How can I search Active Directory by username using C#?

Question

I'm trying to search active directory by the username 'admin'. I know for a fact that there is a user with that username in the directory, but the search keeps coming back with nothing.

var attributeName = "userPrincipalName";
var searchString = "admin"
var ent = new DirectoryEntry("LDAP://"dc=corp,dc=contoso,dc=com")
var mySearcher = new DirectorySearcher(ent);
mySearcher.Filter = string.Format("(&(objectClass=user)({0}={1}))", attributeName, searchString);

var userResult = mySearcher.FindOne();

userResult always ends up null. I would love to know why, there must be something that I'm missing.

Answer 1

If you're on .NET 3.5 and up, you should check out the System.DirectoryServices.AccountManagement (S.DS.AM) namespace.

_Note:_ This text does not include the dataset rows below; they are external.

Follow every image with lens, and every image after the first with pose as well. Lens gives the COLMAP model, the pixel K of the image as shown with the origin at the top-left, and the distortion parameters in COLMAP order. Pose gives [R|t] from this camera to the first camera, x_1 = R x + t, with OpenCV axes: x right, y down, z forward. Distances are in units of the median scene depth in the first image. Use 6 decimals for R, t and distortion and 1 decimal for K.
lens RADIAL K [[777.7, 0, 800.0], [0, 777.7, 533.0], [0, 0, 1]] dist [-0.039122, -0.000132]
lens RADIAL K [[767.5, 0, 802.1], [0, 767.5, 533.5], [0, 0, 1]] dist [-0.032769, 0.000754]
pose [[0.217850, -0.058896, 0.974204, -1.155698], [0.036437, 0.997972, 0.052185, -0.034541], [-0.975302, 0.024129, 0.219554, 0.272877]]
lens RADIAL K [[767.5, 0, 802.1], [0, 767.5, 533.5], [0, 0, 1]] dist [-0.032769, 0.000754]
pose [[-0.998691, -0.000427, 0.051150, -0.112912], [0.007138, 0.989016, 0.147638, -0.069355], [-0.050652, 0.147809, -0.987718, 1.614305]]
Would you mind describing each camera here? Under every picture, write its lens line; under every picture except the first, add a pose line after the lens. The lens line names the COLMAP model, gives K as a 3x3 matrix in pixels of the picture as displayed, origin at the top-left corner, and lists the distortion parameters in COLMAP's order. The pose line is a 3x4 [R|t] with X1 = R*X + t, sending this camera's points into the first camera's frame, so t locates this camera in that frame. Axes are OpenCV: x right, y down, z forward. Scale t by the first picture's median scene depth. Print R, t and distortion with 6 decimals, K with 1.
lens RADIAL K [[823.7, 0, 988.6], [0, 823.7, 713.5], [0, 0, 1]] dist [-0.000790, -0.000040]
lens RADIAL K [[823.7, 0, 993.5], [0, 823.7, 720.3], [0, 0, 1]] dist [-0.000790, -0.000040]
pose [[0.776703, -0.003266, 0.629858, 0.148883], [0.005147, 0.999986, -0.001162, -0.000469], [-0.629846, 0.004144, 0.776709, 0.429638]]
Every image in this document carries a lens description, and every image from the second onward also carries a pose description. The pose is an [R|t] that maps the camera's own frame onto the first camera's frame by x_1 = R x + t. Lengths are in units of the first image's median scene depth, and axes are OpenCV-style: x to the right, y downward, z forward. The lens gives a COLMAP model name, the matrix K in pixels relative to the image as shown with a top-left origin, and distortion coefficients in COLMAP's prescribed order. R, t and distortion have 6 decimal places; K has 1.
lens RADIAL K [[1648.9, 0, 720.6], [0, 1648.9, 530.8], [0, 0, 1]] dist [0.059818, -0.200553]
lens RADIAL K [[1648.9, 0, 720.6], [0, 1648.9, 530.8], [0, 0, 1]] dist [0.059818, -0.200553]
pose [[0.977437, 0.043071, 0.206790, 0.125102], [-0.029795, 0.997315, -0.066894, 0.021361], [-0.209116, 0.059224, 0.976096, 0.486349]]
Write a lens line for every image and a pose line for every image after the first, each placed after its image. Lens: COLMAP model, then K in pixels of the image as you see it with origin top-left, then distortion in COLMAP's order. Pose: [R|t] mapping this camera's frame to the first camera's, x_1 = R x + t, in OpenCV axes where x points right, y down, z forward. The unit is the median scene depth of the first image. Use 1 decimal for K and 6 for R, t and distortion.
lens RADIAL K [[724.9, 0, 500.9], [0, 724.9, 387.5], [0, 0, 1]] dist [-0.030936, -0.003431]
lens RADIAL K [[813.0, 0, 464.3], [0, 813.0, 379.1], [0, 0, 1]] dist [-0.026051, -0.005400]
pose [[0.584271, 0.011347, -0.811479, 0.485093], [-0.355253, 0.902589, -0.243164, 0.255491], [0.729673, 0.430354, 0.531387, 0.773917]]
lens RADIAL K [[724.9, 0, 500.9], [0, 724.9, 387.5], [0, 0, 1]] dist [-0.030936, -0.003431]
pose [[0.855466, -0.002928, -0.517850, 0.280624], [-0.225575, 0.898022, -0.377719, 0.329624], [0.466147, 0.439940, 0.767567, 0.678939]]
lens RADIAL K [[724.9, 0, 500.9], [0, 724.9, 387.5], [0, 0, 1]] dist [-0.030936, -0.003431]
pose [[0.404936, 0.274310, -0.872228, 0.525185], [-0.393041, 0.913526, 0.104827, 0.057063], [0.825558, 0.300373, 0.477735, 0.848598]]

Read all about it here:

• Managing Directory Security Principals in the .NET Framework 3.5
• MSDN docs on System.DirectoryServices.AccountManagement

Basically, you can define a domain context and easily find users and/or groups in AD:

// set up domain context
PrincipalContext ctx = new PrincipalContext(ContextType.Domain);

// find a user
UserPrincipal user = UserPrincipal.FindByIdentity(ctx, "admin");

if(user != null)
{
   // do something here....     
}

With this code, you'll be searching for that user by the following attributes:

• DistinguishedName : The identity is a Distinguished Name (DN).
• Guid: The identity is a Globally Unique Identifier (GUID).
• Name: The identity is a name.
• SamAccountName: The identity is a Security Account Manager (SAM) name.
• Sid: The identity is a Security Identifier (SID) in Security Descriptor Definition Language (SDDL) format.
• UserPrincipalName: The identity is a User Principal Name (UPN).

The new S.DS.AM makes it really easy to play around with users and groups in AD!